**Exercise instructions**
Among the entries below, one line contains "MATTERS (SOUTH AFRICA) ORDER" and another contains "1. Commencement". Transcribe those two lines and every line between them, exactly.

**Excerpted data**
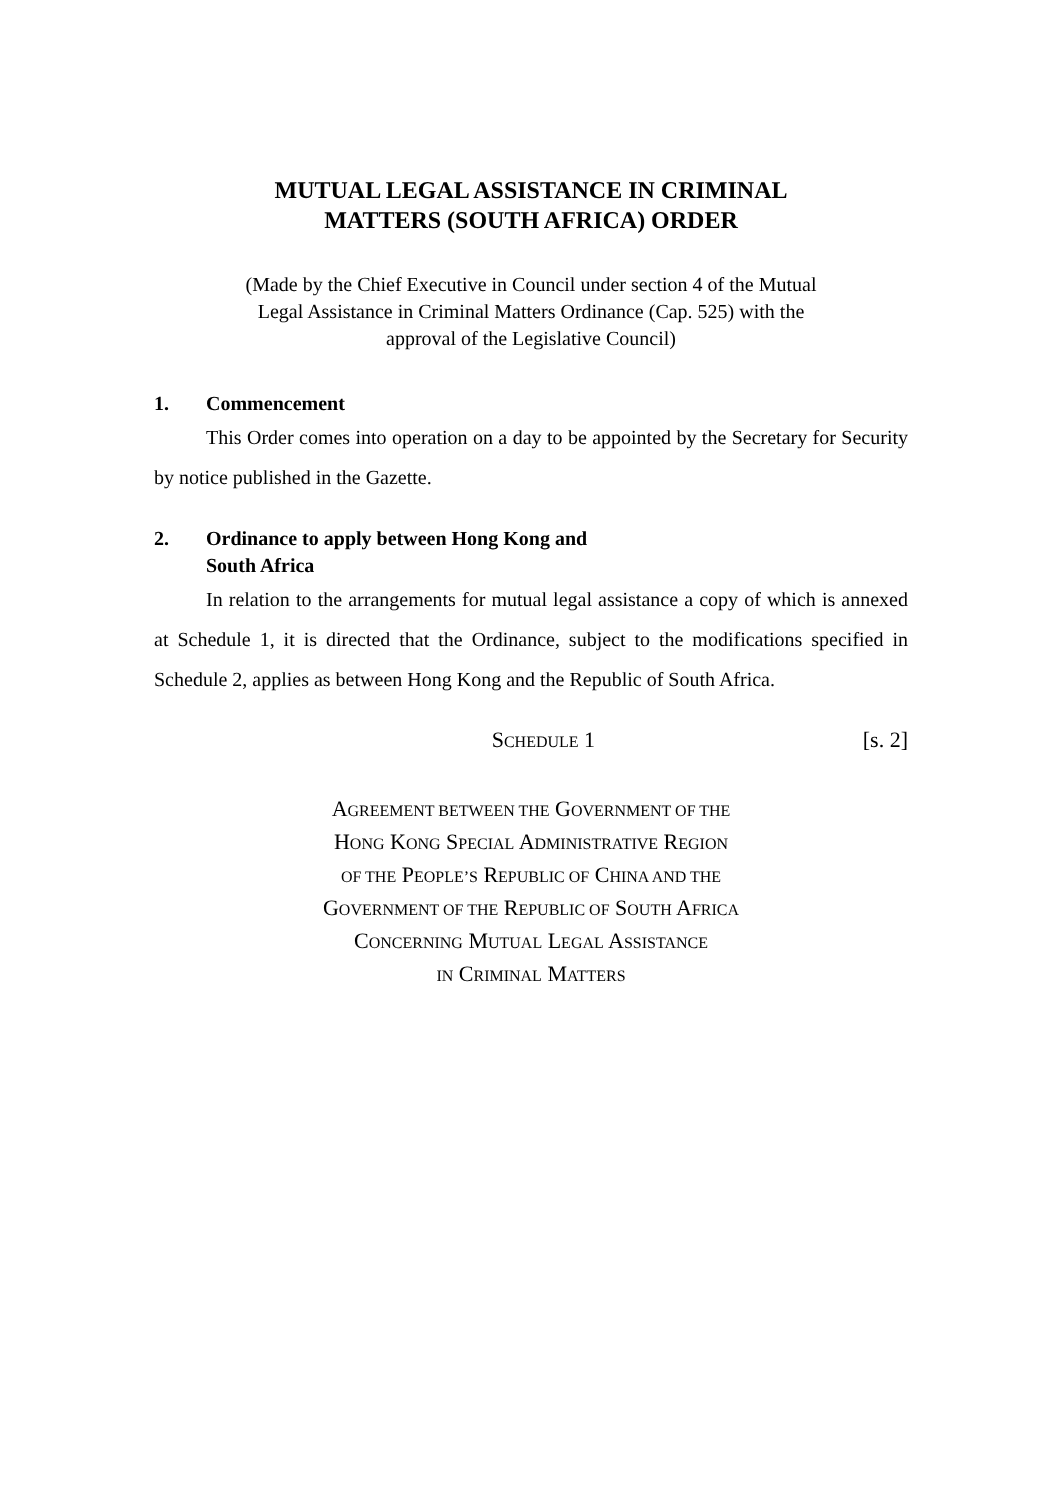MUTUAL LEGAL ASSISTANCE IN CRIMINAL
MATTERS (SOUTH AFRICA) ORDER
(Made by the Chief Executive in Council under section 4 of the Mutual
Legal Assistance in Criminal Matters Ordinance (Cap. 525) with the
approval of the Legislative Council)
1. Commencement
This Order comes into operation on a day to be appointed by the Secretary for Security by notice published in the Gazette.
2. Ordinance to apply between Hong Kong and
South Africa
In relation to the arrangements for mutual legal assistance a copy of which is annexed at Schedule 1, it is directed that the Ordinance, subject to the modifications specified in Schedule 2, applies as between Hong Kong and the Republic of South Africa.
SCHEDULE 1 [s. 2]
AGREEMENT BETWEEN THE GOVERNMENT OF THE
HONG KONG SPECIAL ADMINISTRATIVE REGION
OF THE PEOPLE’S REPUBLIC OF CHINA AND THE
GOVERNMENT OF THE REPUBLIC OF SOUTH AFRICA
CONCERNING MUTUAL LEGAL ASSISTANCE
IN CRIMINAL MATTERS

**Solution for this task**
MATTERS (SOUTH AFRICA) ORDER
(Made by the Chief Executive in Council under section 4 of the Mutual
Legal Assistance in Criminal Matters Ordinance (Cap. 525) with the
approval of the Legislative Council)
1. Commencement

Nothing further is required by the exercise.